New NAS mirror or raidZ

After looking at the cost of a diskless 4 bay NAS I decided to build my own from my old parts inventory. I purchased a Jonsbo N5 case and a Lsi 9300 16i to go with an i3-6100 mobo. I have populated it with a few drives I had on hand for learning and testing.
Initially, I would like about 8TB of storage that I can expand as needed (I know the N5/HBA is overkill). Should I mirror 2 8tb drives or use 4 4tb drives in a raidz2 configuration? The drive cost is reasonably similar.

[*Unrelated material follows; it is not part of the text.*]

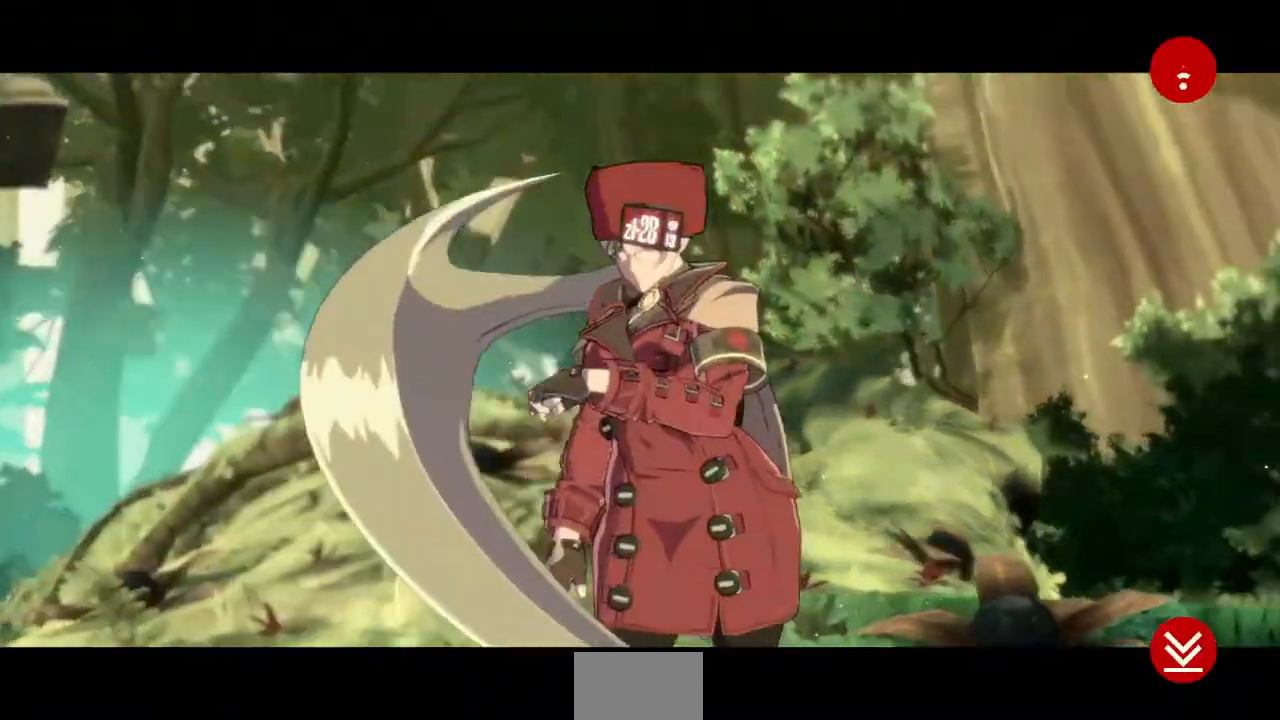
{"buttons": ["CROSS"], "events": [[167, "CROSS", "down"], [300, "CROSS", "up"], [500, "CROSS", "down"]]}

The raidz2 option seems more expandable but I’m on the steep part of the learning curve:)

I found these new 4tb drives which seem like a good value.
(Western Digital/Dell DC HC310 HUS726T4TALA6L0 4TB SATA 3.5" HDD — ServerPartDeals.com)

Current configuration:
Gigabyte GA-H170M-DS3H mobo
i3-6100 CPU
120GB M2 NVME boot drive
16GB memory soon to be 32GB
Ebay used Lsi 9300 16i
Jonsbo N5 case
3 120GB SATA ssd in a raidz1 pool (have 2 more, may use for common files for multiple PCs)
3 1.5tb WD green hdd in a raidz1 pool (just for testing and learning)
1GB network (TP-Link Omada >100 devices ~75% wireless)
Mostly a single user plus a bit for my wife
A couple Windows PCs, ~12 Linux PC/Rpi and 4 Android devices
50+ IoT devices

With only 2 users IOPS shouldn’t be an issue on the HDDs so RAIDZ should provide enough.

RAIDZ2 for 4x4TB is better for expandability and redundancy than cf. 2x 2-wide 4TB mirrors - but only if you want to expand with 4TB drives. If you want to be free to use 8TB drives in the future, then mirrors would be better because you can have 3x mirrors 2 of which are 4TB and 1x 8TB.

The WD Green are OK for experimentation but should not be used in production because the microcode is not designed for NAS use.

Make sure the LSI HBA is flashed to IT mode.

Unless you want to run VMs or lots of Docker Apps, 16GB of memory should be enough for an i3 and 1Gb network.